Colorado’s public pension management agency, PERA, just released its 2023 annual report.[i] As an organization that provides retirement benefits to more than 138,500 Coloradans and manages more than $61.5 billion dollars across its investment portfolios (an amount $20 billion larger than the entire state budget), its influence over public finance looms large.
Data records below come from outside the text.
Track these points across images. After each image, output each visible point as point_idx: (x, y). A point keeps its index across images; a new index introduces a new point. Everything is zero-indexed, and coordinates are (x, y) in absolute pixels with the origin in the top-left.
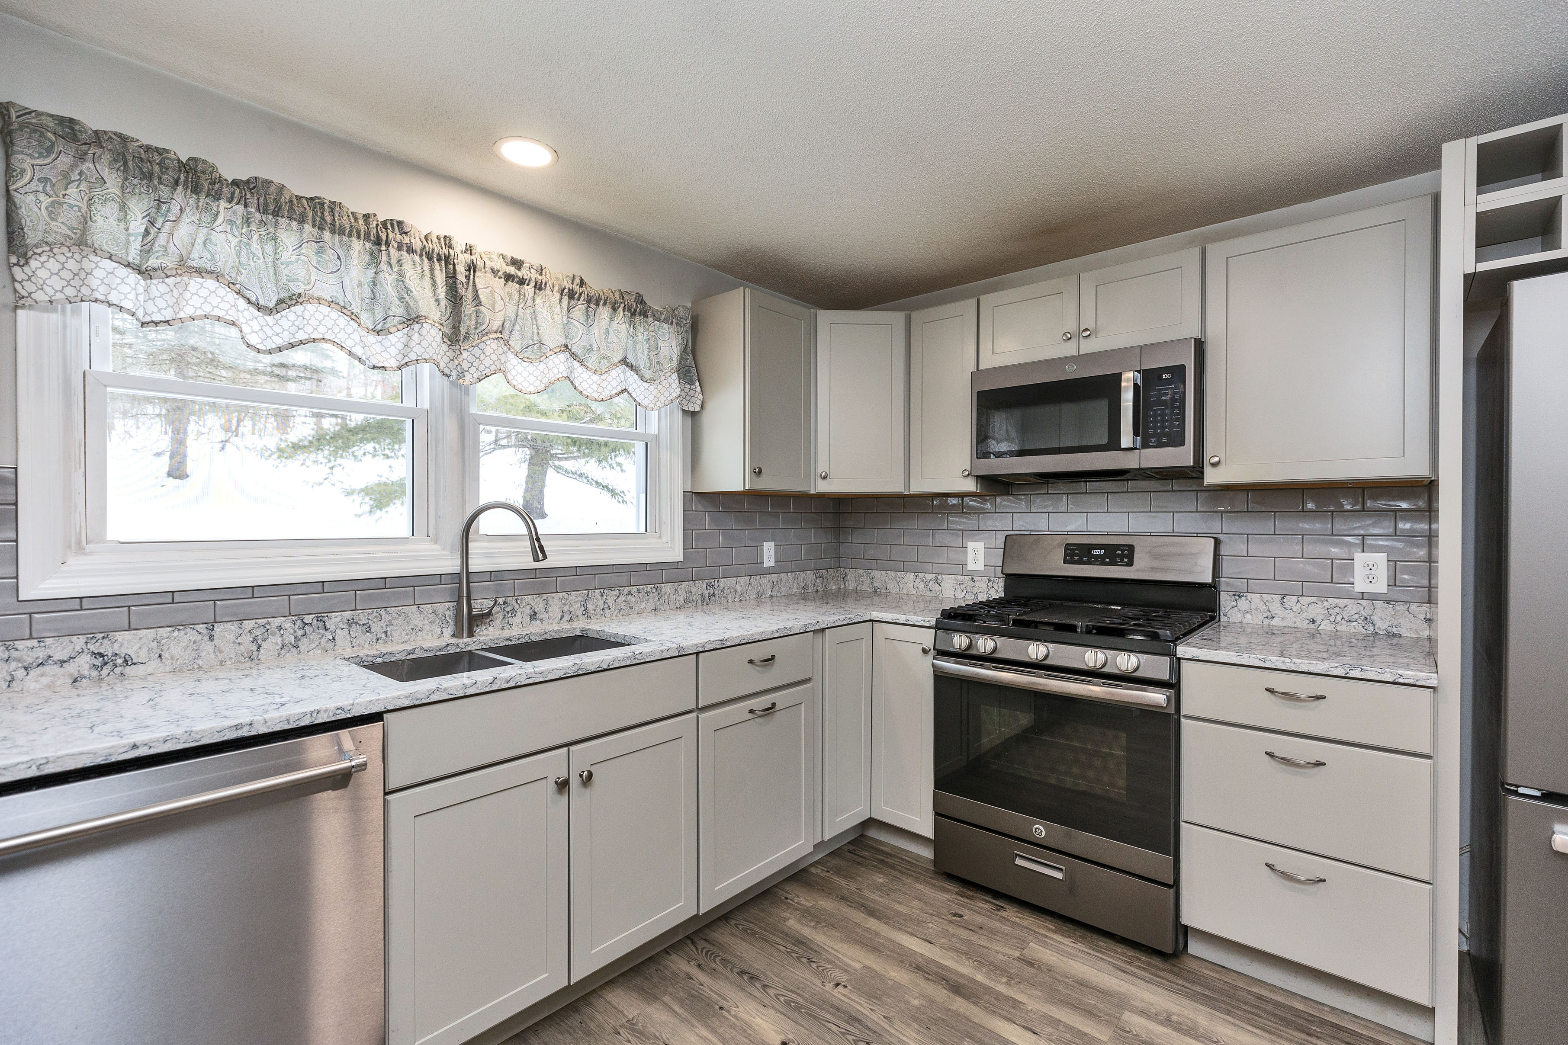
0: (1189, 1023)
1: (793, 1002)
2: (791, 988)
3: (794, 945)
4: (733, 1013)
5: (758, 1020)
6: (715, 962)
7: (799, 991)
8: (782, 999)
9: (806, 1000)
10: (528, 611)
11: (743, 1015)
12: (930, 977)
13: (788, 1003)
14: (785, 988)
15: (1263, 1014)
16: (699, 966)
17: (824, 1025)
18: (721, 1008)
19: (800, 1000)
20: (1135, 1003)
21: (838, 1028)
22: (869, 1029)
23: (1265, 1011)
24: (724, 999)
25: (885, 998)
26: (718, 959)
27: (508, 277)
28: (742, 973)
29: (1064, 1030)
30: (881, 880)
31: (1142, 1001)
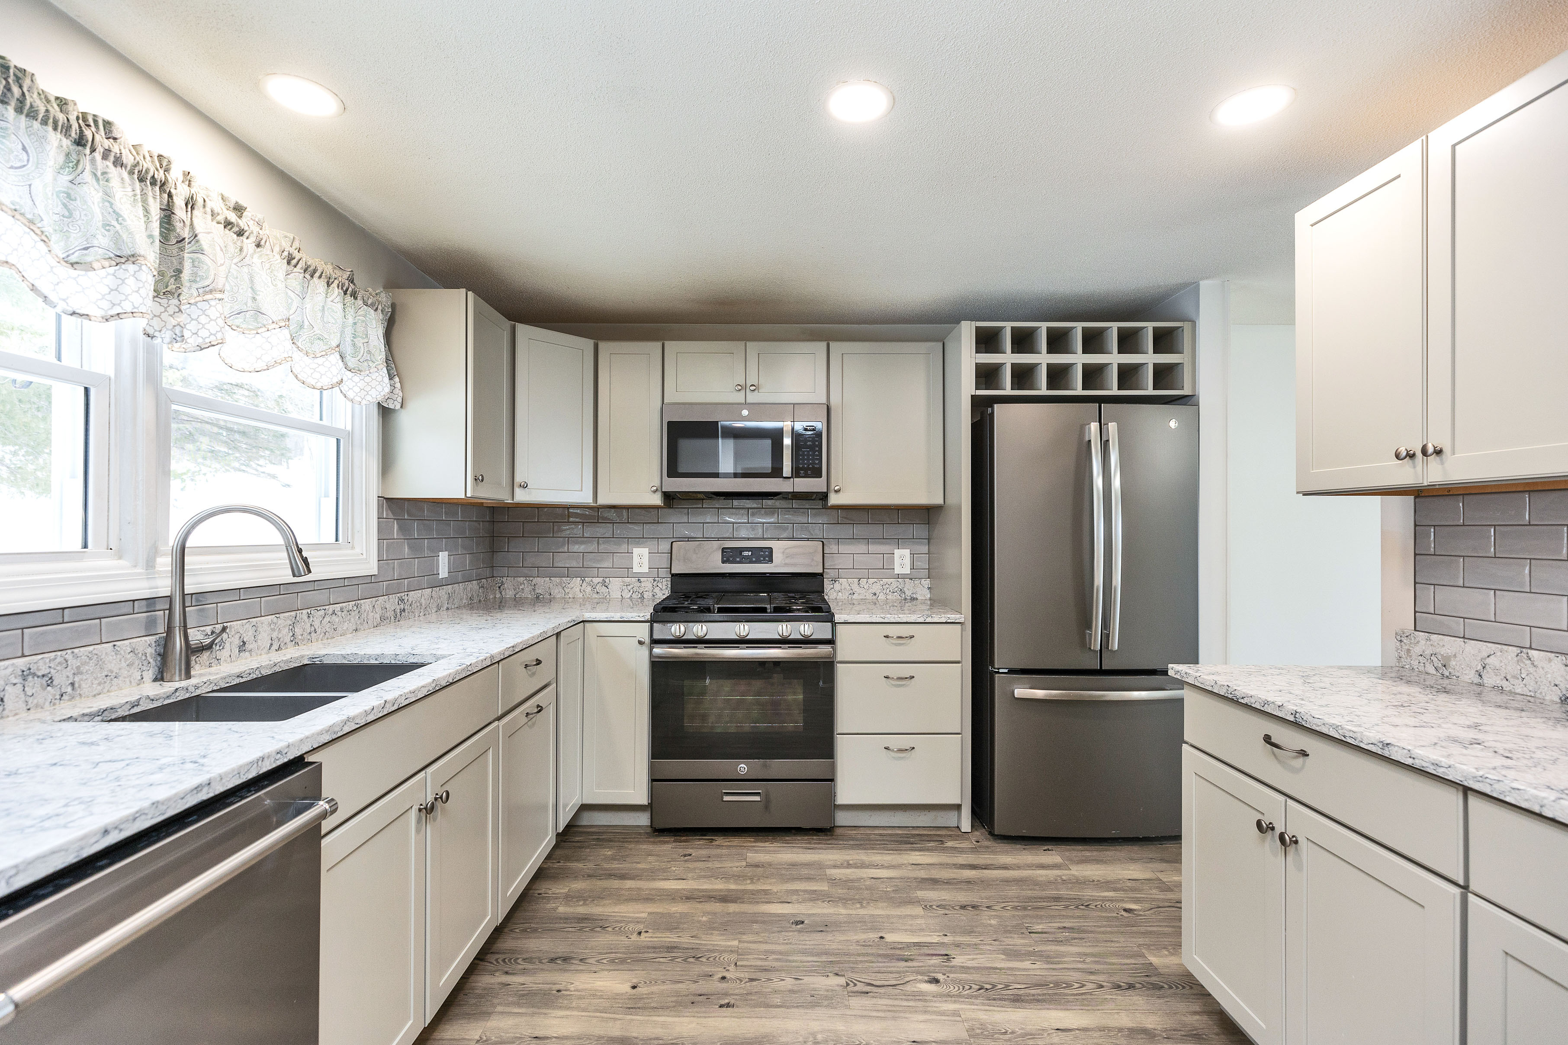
0: (860, 862)
1: (616, 959)
2: (605, 951)
3: (579, 923)
4: (572, 989)
5: (599, 984)
6: (519, 964)
7: (613, 951)
8: (605, 961)
9: (624, 953)
10: (237, 642)
11: (581, 987)
12: (701, 900)
13: (612, 961)
14: (601, 953)
15: (888, 843)
16: (507, 973)
17: (653, 962)
18: (558, 991)
19: (619, 955)
20: (828, 863)
21: (665, 959)
22: (687, 949)
23: (887, 840)
24: (555, 984)
25: (681, 926)
26: (519, 961)
27: (228, 224)
28: (552, 960)
29: (802, 894)
30: (609, 853)
31: (830, 860)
Three takeaways from PERA’s latest financials:

5 of 5 PERA Divisions met funding requirements.
  • In order for the PERA fund divisions to stay on track to pay down the combined unfunded liability of $27.5 billion, new non-member contributions must meet what is called the actuarily determined contribution rate (ADC). For the third straight year, all 5 PERA divisions (state, education, local government, judicial and DPS) met their ADCs. This assured that each fund remains within its 30-year amortization window as established by major 2018 reforms.[ii] The cause of PERA’s deteriorating financial position before those reforms was persistent failures to meet their ADCs as costs rose.
Keeping PERA on track to becoming fully funded has come at a very high cost.
  • Total annual contributions increased by 43% ($1.143 billion) while the number of active members has grown by just 0.93% (1,964) since 2018. In 2023, contributions totaled $3.8 billion.
  • The 2018 reforms to PERA that set the fund on a course to be fully funded within 30 years did so by increasing contributions from members, employers, and taxpayers and reducing benefits for retirees. It also established that up to three automatic adjustments could be triggered to further increase contributions and reduce benefits. There have been two such adjustments since 2018, but the latest report indicates that the third will not be triggered this year.
  • A large share of annual contributions is paying down the unfunded liability rather than just funding the current benefits that active members are accruing. In FY25, the total contribution as a share of payroll is projected to be 33% for the state division and 32.7% for the school division. Meanwhile, only 13% of contributions to the state division and 14.6% of contributions to the school division will fund benefits for active members. Therefore, 61 cents of every dollar contributed to the state division on behalf of current members is going towards paying down the unfunded liability on service already accrued. For the school division, it is 55 cents of every dollar. In 2023, schools paid more than $1.16 billion just towards PERA’s unfunded liability—an amount equal to more than $21,000 per teacher. In 2021, it was $16,100.[iii]
  • PERA retirees have also incurred higher costs over the past few years as automatic cost of living adjustments (COLA) have dropped to 1% annually. This decline coincided with higher levels of inflation than the state had experienced in decades. Inflation was 3.3% over the last 12 months and 7.5% over the last two years.
Despite no new automatic trigger this year, there is still an elevated risk that even higher contributions will be needed in the future amid rising costs.
  • If all actuarial assumptions are met, the state and school divisions of PERA are still facing at least 23 years of elevated costs. If they are not met, greater sacrifices will be needed. The most critical of these actuarial assumptions is the 7.25% target rate of return. This is the rate of return required for PERA’s investments to generate enough funding to pay for contributing members’ benefits. PERA reports that it has a 53% chance of achieving the target rate, which would mean fully funding the school division in 27 years. It also reports a 25% chance of reaching only 6.18%, which would push the amortization window to 69 years and almost certainly instigate further reforms to increase contributions and reduce benefits. Although the 2023 annual report affirms that the expected real geometric mean returns will be sufficient, extreme recent volatility should give some cause to remain cautious. Though the average rate of return since 2007, a 14-year time period that spans two recessions, is 7.58%, the geometric mean rate of return is only 6.8%. This demonstrates the fund’s vulnerability to a future economic downturn, which would bring PERA’s future back into the legislative spotlight.

Bottom Line

PERA remains an integral financial institution influencing state and local budgets across Colorado. The most recent annual report is welcome news that some stability has been achieved, but it is critical to not lose sight of the impacts of elevated costs on taxpayers and reduced benefits on members. Getting PERA’s finances back on track will be a painful process now and for years to come.